What the task asks:
Transcribe the records below. Leave nothing out and change nothing.

== Provided material

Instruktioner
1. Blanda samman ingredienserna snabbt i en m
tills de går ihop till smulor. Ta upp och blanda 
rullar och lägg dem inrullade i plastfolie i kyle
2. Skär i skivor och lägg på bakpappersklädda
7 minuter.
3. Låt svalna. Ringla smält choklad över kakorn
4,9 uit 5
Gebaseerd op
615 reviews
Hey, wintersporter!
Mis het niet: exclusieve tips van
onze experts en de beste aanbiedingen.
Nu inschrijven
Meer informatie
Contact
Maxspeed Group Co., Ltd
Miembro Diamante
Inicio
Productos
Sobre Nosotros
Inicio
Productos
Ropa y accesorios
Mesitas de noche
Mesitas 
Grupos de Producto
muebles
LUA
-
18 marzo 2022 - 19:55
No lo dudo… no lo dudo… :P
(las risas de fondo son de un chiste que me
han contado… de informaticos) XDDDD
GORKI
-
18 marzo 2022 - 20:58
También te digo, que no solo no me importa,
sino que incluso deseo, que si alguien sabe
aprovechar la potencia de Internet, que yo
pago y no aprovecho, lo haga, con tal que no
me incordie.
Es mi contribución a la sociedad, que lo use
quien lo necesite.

====

Task answer:
Instruktioner
1. Blanda samman ingredienserna snabbt i en m
tills de går ihop till smulor. Ta upp och blanda 
rullar och lägg dem inrullade i plastfolie i kyle
2. Skär i skivor och lägg på bakpappersklädda
7 minuter.
3. Låt svalna. Ringla smält choklad över kakorn
4,9 uit 5
Gebaseerd op
615 reviews
Hey, wintersporter!
Mis het niet: exclusieve tips van
onze experts en de beste aanbiedingen.
Nu inschrijven
Meer informatie
Contact
Maxspeed Group Co., Ltd
Miembro Diamante
Inicio
Productos
Sobre Nosotros
Inicio
Productos
Ropa y accesorios
Mesitas de noche
Mesitas 
Grupos de Producto
muebles
LUA
-
18 marzo 2022 - 19:55
No lo dudo… no lo dudo… :P
(las risas de fondo son de un chiste que me
han contado… de informaticos) XDDDD
GORKI
-
18 marzo 2022 - 20:58
También te digo, que no solo no me importa,
sino que incluso deseo, que si alguien sabe
aprovechar la potencia de Internet, que yo
pago y no aprovecho, lo haga, con tal que no
me incordie.
Es mi contribución a la sociedad, que lo use
quien lo necesite.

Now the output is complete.